Every single time it happens like this with only minor changes. Sometimes I don't have the whole dream, only part of it. Sometimes it's in a swanky hotel or a museum. But in the end, I always feel like there's no way I can escape, like I'm trapped there with this thing.

This dream always leaves me a little rattled, even though it's not particular terrifying. It just gives me a very strange feeling. I'm sure I could psychologically relate it back to my feelings about the house I grew up in, of which I am now the sole inhabitant. I've always had strange feelings in that house as well that make me very uneasy. When my brother passed away, that feeling was intensified, and I often find myself looking over my shoulder when I'm moving about the house.

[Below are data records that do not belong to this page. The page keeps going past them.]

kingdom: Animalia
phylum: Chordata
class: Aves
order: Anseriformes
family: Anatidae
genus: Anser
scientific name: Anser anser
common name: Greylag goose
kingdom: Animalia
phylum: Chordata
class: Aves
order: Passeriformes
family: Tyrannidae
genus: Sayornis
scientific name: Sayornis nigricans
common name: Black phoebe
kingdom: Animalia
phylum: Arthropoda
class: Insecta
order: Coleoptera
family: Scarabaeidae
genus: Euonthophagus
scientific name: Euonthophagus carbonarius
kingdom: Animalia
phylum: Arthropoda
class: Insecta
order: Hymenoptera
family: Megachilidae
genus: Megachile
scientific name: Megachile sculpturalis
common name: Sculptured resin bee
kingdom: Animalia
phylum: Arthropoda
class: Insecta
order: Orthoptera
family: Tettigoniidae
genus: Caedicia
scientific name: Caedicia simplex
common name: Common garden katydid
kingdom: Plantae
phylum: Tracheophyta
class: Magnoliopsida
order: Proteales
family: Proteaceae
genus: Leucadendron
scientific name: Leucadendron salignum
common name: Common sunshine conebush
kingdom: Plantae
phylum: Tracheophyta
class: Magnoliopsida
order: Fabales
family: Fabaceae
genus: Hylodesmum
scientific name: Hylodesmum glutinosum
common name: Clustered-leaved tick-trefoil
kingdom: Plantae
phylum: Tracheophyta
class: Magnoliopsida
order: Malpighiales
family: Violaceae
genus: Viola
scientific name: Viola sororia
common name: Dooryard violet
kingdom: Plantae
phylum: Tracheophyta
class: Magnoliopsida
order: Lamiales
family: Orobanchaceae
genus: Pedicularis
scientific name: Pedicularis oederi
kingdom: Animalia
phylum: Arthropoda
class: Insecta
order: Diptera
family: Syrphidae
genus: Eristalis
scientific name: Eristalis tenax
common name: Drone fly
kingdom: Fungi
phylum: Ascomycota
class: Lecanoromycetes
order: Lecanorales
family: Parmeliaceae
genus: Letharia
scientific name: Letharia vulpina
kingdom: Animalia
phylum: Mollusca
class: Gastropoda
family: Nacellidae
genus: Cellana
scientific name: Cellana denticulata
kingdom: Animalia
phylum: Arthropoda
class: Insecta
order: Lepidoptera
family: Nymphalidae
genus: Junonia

I never know what to think about all of this. Am I one of those "crazy people" who believes in ghosts and spirits and all of that stuff? Yes. I am. Do I believe that all ghosts/spirits are out to harm people or have the capacity to harm people? No. But I do think that there are surely some "entities" out there that possess the manifestation of energy to do so.

So there you have it. I believe in crazy things. And have crazy dreams. Maybe they mean nothing, or maybe they mean something kind of important. I really have no idea, but I find it all very interesting and want to get in the habit of journaling and analyzing my dreams to maybe learn a little bit about them or myself or something. I'm sure if something really interesting comes up in the future, I'll share it.

1 comment:

  1. Sorry it's been a rough couple of weeks for you, Courtney! Significant changes, like your mom moving are frequently difficult to digest emotionally. Glad to read you are thinking about journaling. When I had very vivid, unsettling dreams (not bad, per se, but unsettling) years back I found a dream interpretation group somewhat helpful (I was already seeing a therapist because of divorce so she clued me into it). Journaling helped the most, I think, to take the dreams out of the realm of swirling discomfort and lessened their impact. Takes time and discipline, though.